Les archétypes normatifs tendent à nier la subjectivité, l'individualité et l’expérience personnelle. Chez moi, ils ont très tôt atteint durablement la propre perception que j’avais de moi-même.
Enfant, je vais régulièrement découvrir que des gens que je ne connais pas du tout — à l’école par exemple — m’identifient, me regardent, commentent, parlent de moi. Je vis sous un régime scopique 
(Hall, 2019) auquel je ne peux échapper et cela génère chez moi un profond sentiment de vulnérabilité.
Je subis des microagressions et agressions plus ouvertes, majoritairement sexualisées. Blagues, insultes, surnoms, mains dans les cheveux, fouille, attouchement, passage à tabac. À l’époque, dans les Flandres rurales et périurbaines des années 70-80, ma présence ultraminoritaire et ma circulation dans l’espace public sont à la fois insignifiantes, méprisées, hypervisibles et difficilement supportables pour la population majoritaire.
En parallèle, j’ai reçu de fortes injonctions à la discrétion. Pourquoi ?
C’est tout d’abord assez commun aux personnes dont l’histoire est marquée par la migration. C’est un produit du régime colonial de surveillance et/ou de répression ; comme il n’était pas tellement possible d’y échapper, il fallait s’y soumettre ou au moins feindre de s’y soumettre. Par ailleurs, la Guadeloupe
à l’époque de l’enfance de ma mère tout comme à celle où je l’ai fréquentée enfant — est le théâtre d’un puissant régime de surveillance sociale mutuelle, d'interconnaissance, de commérages, caractérisé par le couple respectabilité/réputation ( Wilson, 1969 ; Mulot, 2000 ; Chonville, 2018 ). Ce régime est souvent mobilisé pour expliquer les dynamiques queerphobes et l’exclusion forte dont elles peuvent être porteuses.

::::::::

CONSIGNE: Recopiez en entier l'extrait ci-dessus sur le régime de surveillance, sans y changer un seul mot.

JEU D'ENREGISTREMENTS:

::::::::

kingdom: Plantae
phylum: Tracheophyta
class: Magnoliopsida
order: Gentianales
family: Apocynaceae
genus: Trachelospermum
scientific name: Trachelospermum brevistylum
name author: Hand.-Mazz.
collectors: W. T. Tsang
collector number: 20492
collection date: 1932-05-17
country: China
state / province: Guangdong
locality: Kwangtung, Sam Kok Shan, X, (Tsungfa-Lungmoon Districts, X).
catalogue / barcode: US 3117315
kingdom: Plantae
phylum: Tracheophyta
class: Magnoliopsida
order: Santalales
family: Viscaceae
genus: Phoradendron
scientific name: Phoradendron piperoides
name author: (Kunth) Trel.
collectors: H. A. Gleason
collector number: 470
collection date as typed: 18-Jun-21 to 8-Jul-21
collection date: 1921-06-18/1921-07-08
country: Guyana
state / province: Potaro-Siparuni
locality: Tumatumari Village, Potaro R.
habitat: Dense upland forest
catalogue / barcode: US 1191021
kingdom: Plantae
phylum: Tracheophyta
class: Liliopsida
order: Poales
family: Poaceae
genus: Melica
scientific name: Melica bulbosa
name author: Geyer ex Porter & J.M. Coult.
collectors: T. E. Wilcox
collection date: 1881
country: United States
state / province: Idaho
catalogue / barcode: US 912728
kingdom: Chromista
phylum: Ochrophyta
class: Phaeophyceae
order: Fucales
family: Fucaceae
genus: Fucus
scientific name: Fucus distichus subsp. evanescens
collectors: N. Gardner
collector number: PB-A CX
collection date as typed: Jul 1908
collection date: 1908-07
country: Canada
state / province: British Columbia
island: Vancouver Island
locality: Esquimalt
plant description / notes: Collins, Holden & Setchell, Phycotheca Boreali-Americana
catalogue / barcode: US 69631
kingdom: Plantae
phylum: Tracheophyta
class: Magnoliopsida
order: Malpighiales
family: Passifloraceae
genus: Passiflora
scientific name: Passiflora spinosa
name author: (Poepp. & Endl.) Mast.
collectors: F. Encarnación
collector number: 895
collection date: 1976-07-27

::::::::

RÉPONSE:
Les archétypes normatifs tendent à nier la subjectivité, l'individualité et l’expérience personnelle. Chez moi, ils ont très tôt atteint durablement la propre perception que j’avais de moi-même.
Enfant, je vais régulièrement découvrir que des gens que je ne connais pas du tout — à l’école par exemple — m’identifient, me regardent, commentent, parlent de moi. Je vis sous un régime scopique 
(Hall, 2019) auquel je ne peux échapper et cela génère chez moi un profond sentiment de vulnérabilité.
Je subis des microagressions et agressions plus ouvertes, majoritairement sexualisées. Blagues, insultes, surnoms, mains dans les cheveux, fouille, attouchement, passage à tabac. À l’époque, dans les Flandres rurales et périurbaines des années 70-80, ma présence ultraminoritaire et ma circulation dans l’espace public sont à la fois insignifiantes, méprisées, hypervisibles et difficilement supportables pour la population majoritaire.
En parallèle, j’ai reçu de fortes injonctions à la discrétion. Pourquoi ?
C’est tout d’abord assez commun aux personnes dont l’histoire est marquée par la migration. C’est un produit du régime colonial de surveillance et/ou de répression ; comme il n’était pas tellement possible d’y échapper, il fallait s’y soumettre ou au moins feindre de s’y soumettre. Par ailleurs, la Guadeloupe
à l’époque de l’enfance de ma mère tout comme à celle où je l’ai fréquentée enfant — est le théâtre d’un puissant régime de surveillance sociale mutuelle, d'interconnaissance, de commérages, caractérisé par le couple respectabilité/réputation ( Wilson, 1969 ; Mulot, 2000 ; Chonville, 2018 ). Ce régime est souvent mobilisé pour expliquer les dynamiques queerphobes et l’exclusion forte dont elles peuvent être porteuses.